▸ EXERCISE REQUIREMENTS: Write out the entries again exactly as they are given.

======== RECORDS FOR THIS TASK ========

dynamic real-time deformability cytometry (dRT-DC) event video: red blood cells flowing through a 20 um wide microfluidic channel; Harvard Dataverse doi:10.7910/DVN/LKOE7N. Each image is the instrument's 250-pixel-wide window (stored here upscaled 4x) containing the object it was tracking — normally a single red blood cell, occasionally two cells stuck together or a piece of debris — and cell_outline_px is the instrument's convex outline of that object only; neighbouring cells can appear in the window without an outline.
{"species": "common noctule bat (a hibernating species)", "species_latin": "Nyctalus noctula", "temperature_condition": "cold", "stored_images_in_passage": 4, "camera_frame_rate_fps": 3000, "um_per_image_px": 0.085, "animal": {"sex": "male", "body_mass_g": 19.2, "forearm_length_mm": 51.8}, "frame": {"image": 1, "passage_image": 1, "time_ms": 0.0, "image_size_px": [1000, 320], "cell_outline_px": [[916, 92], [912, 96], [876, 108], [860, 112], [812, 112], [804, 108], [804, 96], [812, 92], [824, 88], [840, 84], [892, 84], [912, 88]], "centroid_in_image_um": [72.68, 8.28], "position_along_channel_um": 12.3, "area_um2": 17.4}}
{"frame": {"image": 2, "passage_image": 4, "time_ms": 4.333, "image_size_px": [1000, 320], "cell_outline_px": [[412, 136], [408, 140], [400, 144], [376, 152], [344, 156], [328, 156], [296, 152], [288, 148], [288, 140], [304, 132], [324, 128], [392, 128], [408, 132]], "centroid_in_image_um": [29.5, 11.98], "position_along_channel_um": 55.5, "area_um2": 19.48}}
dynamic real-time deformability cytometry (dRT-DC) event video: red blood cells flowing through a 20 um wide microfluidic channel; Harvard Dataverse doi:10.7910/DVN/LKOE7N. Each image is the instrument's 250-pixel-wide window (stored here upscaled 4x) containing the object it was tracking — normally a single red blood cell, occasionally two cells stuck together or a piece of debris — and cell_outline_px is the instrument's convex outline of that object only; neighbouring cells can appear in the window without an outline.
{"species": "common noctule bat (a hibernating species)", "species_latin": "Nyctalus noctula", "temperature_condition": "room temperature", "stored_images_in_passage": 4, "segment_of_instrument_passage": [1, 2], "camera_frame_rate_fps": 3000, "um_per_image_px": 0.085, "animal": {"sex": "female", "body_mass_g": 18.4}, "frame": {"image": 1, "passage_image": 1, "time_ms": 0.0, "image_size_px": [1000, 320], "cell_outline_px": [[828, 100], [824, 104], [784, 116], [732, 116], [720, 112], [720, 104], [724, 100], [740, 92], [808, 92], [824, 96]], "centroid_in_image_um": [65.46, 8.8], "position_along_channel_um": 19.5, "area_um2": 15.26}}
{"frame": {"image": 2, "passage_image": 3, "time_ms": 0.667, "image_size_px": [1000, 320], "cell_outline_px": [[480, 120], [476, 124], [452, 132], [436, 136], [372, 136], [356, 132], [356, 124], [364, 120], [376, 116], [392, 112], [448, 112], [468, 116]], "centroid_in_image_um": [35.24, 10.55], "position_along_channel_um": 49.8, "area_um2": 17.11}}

========

▸ SOLUTION TO THE EXERCISE:
dynamic real-time deformability cytometry (dRT-DC) event video: red blood cells flowing through a 20 um wide microfluidic channel; Harvard Dataverse doi:10.7910/DVN/LKOE7N. Each image is the instrument's 250-pixel-wide window (stored here upscaled 4x) containing the object it was tracking — normally a single red blood cell, occasionally two cells stuck together or a piece of debris — and cell_outline_px is the instrument's convex outline of that object only; neighbouring cells can appear in the window without an outline.
{"species": "common noctule bat (a hibernating species)", "species_latin": "Nyctalus noctula", "temperature_condition": "cold", "stored_images_in_passage": 4, "camera_frame_rate_fps": 3000, "um_per_image_px": 0.085, "animal": {"sex": "male", "body_mass_g": 19.2, "forearm_length_mm": 51.8}, "frame": {"image": 1, "passage_image": 1, "time_ms": 0.0, "image_size_px": [1000, 320], "cell_outline_px": [[916, 92], [912, 96], [876, 108], [860, 112], [812, 112], [804, 108], [804, 96], [812, 92], [824, 88], [840, 84], [892, 84], [912, 88]], "centroid_in_image_um": [72.68, 8.28], "position_along_channel_um": 12.3, "area_um2": 17.4}}
{"frame": {"image": 2, "passage_image": 4, "time_ms": 4.333, "image_size_px": [1000, 320], "cell_outline_px": [[412, 136], [408, 140], [400, 144], [376, 152], [344, 156], [328, 156], [296, 152], [288, 148], [288, 140], [304, 132], [324, 128], [392, 128], [408, 132]], "centroid_in_image_um": [29.5, 11.98], "position_along_channel_um": 55.5, "area_um2": 19.48}}
dynamic real-time deformability cytometry (dRT-DC) event video: red blood cells flowing through a 20 um wide microfluidic channel; Harvard Dataverse doi:10.7910/DVN/LKOE7N. Each image is the instrument's 250-pixel-wide window (stored here upscaled 4x) containing the object it was tracking — normally a single red blood cell, occasionally two cells stuck together or a piece of debris — and cell_outline_px is the instrument's convex outline of that object only; neighbouring cells can appear in the window without an outline.
{"species": "common noctule bat (a hibernating species)", "species_latin": "Nyctalus noctula", "temperature_condition": "room temperature", "stored_images_in_passage": 4, "segment_of_instrument_passage": [1, 2], "camera_frame_rate_fps": 3000, "um_per_image_px": 0.085, "animal": {"sex": "female", "body_mass_g": 18.4}, "frame": {"image": 1, "passage_image": 1, "time_ms": 0.0, "image_size_px": [1000, 320], "cell_outline_px": [[828, 100], [824, 104], [784, 116], [732, 116], [720, 112], [720, 104], [724, 100], [740, 92], [808, 92], [824, 96]], "centroid_in_image_um": [65.46, 8.8], "position_along_channel_um": 19.5, "area_um2": 15.26}}
{"frame": {"image": 2, "passage_image": 3, "time_ms": 0.667, "image_size_px": [1000, 320], "cell_outline_px": [[480, 120], [476, 124], [452, 132], [436, 136], [372, 136], [356, 132], [356, 124], [364, 120], [376, 116], [392, 112], [448, 112], [468, 116]], "centroid_in_image_um": [35.24, 10.55], "position_along_channel_um": 49.8, "area_um2": 17.11}}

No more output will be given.